"Then Peter got down out of the boat, walked on the water and came toward Jesus. But when he saw the wind, he was afraid and, beginning to sink, cried out, 'Lord, save me!'" (Matt 14:29-30).
Jesus told Peter to get out of the boat. There is always a risk when we attempt something never done before. Naysayers seem to come out of the wood work. Why? Because it's not their vision, it's yours. Sometimes we fail the first time out. It's a fact that most entrepreneurs fail before they are really successful.
"Success," said Winston Churchill, "is going from failure to failure without loss of enthusiasm." Everybody fails.

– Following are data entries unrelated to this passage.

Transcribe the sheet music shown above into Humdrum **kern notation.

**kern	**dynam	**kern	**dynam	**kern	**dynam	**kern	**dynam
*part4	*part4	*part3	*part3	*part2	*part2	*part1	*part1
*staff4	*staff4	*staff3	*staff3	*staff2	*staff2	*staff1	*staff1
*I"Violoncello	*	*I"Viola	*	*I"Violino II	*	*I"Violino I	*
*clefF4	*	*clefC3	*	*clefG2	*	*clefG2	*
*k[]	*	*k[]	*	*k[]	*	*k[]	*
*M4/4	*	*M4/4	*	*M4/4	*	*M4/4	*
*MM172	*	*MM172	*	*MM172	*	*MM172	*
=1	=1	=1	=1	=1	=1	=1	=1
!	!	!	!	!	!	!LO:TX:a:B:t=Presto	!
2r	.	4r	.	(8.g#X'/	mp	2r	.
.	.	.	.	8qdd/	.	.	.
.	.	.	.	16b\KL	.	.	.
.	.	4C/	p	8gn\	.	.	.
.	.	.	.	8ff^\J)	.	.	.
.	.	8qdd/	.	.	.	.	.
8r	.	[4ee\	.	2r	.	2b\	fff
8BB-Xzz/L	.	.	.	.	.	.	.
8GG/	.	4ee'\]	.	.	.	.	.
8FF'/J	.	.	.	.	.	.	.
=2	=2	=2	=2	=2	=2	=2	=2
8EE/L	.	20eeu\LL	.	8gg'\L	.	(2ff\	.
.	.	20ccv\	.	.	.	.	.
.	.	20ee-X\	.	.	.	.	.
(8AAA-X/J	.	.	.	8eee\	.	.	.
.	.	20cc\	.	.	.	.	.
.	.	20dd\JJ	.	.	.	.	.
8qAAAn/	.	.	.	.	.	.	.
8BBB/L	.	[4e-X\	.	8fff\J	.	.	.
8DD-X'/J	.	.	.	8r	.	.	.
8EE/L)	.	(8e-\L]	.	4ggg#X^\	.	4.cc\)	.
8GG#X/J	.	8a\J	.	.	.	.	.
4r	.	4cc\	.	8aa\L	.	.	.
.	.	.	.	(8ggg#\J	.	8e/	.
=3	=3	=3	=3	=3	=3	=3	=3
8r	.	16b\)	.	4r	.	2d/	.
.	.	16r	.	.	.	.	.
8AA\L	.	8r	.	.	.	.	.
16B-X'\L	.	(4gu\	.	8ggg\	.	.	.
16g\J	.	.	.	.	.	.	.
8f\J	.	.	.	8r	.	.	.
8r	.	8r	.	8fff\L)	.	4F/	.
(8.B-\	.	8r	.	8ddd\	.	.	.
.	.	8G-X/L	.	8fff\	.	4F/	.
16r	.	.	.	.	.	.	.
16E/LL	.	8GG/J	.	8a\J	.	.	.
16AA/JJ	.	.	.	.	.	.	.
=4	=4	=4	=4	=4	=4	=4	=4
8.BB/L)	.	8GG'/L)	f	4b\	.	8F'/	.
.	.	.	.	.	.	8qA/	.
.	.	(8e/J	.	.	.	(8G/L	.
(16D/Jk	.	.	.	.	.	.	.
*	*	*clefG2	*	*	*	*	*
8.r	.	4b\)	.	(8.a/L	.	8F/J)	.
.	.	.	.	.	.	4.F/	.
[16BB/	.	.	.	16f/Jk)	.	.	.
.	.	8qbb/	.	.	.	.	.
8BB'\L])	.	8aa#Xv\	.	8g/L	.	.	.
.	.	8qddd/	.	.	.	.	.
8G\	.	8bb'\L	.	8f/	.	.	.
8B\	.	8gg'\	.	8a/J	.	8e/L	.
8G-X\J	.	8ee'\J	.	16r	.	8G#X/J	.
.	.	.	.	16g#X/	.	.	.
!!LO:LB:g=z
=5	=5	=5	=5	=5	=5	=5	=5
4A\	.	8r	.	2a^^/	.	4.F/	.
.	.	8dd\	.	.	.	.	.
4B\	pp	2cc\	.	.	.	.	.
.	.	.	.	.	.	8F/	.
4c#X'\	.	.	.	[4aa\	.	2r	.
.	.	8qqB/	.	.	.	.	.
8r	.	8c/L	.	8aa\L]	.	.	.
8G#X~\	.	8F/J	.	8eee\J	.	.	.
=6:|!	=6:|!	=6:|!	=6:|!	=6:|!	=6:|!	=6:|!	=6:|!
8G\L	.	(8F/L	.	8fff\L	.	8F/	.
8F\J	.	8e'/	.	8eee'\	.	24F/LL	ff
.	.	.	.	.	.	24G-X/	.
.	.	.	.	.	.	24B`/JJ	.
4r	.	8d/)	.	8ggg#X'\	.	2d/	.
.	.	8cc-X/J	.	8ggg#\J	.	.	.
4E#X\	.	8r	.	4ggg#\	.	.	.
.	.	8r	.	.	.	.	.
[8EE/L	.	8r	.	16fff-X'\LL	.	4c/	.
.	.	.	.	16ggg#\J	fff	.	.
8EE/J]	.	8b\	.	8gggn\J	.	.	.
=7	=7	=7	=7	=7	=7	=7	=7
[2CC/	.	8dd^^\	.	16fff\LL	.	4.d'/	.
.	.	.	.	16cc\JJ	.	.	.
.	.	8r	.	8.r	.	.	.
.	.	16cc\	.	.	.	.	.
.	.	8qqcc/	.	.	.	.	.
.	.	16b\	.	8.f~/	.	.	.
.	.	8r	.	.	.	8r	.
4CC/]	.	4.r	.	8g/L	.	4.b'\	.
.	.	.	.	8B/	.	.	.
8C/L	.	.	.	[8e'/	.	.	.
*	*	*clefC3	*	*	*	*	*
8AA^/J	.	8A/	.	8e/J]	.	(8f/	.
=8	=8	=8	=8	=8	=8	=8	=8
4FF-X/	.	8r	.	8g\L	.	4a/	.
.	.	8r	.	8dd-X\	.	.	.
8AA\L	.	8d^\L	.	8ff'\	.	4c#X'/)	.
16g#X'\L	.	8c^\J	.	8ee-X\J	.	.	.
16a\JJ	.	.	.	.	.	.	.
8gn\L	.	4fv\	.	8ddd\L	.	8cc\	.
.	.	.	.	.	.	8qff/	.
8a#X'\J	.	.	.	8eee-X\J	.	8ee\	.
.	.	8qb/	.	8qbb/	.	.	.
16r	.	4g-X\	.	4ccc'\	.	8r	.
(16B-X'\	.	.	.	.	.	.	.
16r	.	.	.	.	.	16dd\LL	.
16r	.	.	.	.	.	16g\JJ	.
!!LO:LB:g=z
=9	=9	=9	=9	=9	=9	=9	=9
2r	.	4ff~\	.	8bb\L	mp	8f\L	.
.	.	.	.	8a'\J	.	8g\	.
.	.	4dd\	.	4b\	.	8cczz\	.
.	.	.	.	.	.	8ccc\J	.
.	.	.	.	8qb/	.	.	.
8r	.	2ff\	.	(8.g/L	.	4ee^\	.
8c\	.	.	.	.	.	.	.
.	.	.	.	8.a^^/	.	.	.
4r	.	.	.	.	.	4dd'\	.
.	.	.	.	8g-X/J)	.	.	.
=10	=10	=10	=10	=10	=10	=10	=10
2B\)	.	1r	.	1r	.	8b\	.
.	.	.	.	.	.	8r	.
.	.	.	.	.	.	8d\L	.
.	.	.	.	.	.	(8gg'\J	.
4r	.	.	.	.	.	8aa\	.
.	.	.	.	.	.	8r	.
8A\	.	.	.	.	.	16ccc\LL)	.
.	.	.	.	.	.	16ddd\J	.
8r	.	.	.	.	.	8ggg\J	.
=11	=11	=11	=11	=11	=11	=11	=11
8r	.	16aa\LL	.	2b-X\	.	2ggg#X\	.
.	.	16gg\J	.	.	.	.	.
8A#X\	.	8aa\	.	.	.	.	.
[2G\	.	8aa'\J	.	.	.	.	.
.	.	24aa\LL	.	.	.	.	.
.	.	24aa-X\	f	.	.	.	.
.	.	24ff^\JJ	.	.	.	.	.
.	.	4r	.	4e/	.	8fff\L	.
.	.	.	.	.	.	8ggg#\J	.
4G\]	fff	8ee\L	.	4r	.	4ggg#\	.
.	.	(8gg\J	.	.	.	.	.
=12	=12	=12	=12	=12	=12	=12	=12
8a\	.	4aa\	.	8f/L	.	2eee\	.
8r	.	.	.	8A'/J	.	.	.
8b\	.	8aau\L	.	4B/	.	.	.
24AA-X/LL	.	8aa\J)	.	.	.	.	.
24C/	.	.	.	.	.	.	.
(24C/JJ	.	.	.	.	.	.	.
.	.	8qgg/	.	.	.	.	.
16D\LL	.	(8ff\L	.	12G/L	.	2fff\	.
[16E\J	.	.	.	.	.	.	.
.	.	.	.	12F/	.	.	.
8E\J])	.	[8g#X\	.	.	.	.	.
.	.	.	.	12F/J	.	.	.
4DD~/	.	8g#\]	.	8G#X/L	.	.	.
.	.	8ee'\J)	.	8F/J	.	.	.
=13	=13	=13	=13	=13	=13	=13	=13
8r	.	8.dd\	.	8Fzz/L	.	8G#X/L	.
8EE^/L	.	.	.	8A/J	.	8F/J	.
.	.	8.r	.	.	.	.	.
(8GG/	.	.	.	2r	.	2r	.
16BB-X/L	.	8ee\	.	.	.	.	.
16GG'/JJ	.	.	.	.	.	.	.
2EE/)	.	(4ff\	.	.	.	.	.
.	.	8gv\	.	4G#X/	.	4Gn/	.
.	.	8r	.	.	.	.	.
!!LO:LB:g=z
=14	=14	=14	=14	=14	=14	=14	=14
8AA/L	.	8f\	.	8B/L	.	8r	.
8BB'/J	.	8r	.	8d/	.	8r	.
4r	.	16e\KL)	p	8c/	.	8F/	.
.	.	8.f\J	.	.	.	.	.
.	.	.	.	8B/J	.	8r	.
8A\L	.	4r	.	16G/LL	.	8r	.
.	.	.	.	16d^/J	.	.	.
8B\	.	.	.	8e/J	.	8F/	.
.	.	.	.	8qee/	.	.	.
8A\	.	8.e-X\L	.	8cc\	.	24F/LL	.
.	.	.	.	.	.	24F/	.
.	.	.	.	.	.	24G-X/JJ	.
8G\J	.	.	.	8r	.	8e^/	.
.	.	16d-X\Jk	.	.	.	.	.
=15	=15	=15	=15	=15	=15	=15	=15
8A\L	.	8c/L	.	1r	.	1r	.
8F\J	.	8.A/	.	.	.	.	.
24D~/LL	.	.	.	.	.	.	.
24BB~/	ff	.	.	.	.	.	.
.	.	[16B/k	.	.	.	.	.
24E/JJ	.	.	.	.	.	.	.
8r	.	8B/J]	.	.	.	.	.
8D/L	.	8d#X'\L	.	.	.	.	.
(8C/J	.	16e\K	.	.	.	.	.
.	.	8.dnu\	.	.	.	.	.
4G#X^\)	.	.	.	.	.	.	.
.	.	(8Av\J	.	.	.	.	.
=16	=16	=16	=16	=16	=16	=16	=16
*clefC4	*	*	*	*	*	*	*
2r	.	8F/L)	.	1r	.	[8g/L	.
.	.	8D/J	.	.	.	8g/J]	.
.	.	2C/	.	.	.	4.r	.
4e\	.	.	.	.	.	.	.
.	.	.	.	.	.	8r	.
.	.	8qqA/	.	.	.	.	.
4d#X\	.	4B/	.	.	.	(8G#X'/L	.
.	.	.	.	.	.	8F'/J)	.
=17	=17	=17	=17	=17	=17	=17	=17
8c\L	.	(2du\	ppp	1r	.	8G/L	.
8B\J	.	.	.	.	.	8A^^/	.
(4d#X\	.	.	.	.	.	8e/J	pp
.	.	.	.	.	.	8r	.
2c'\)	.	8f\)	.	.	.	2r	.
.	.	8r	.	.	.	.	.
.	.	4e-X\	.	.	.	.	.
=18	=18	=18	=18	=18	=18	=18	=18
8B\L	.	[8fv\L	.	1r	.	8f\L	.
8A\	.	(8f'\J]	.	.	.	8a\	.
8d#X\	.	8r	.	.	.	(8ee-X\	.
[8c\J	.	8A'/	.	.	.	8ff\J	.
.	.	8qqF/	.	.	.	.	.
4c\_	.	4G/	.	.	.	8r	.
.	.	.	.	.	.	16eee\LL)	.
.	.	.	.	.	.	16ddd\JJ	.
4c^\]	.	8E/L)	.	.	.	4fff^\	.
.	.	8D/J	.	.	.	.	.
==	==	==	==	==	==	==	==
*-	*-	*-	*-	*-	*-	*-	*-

It's part of the process that leads us to maturity and success. Most successful entrepreneurs don't think of their failures as defeats. They think of them as lessons.
If you hope to succeed, learn everything you can from your failures. In The Three Success Secrets of Shamgar, Orlando Magic executive Pat Williams observed, "Our experiences may not all be triumphs and successes, but so what? Failure is usually a far better teacher than success—if we are willing to learn the lessons. As Houston Astros pitcher Larry Dierker observed, 'Experience is the best teacher, but a hard grader. She gives the test first, the lesson later.'"
God never gets mired in our past failures. He is constantly viewing our lives with future success in mind.
"See, I am doing a new thing! Now it springs up; do you not perceive it? I am making a way in the desert and streams in the wasteland" (Isa. 43:19).
Someone once said, "When your memories are bigger than your dreams, you're headed for the grave." God wants to give us new dreams that are bigger than anything that has ever happened to us in the past.
Don't let past failures keep you from future successes.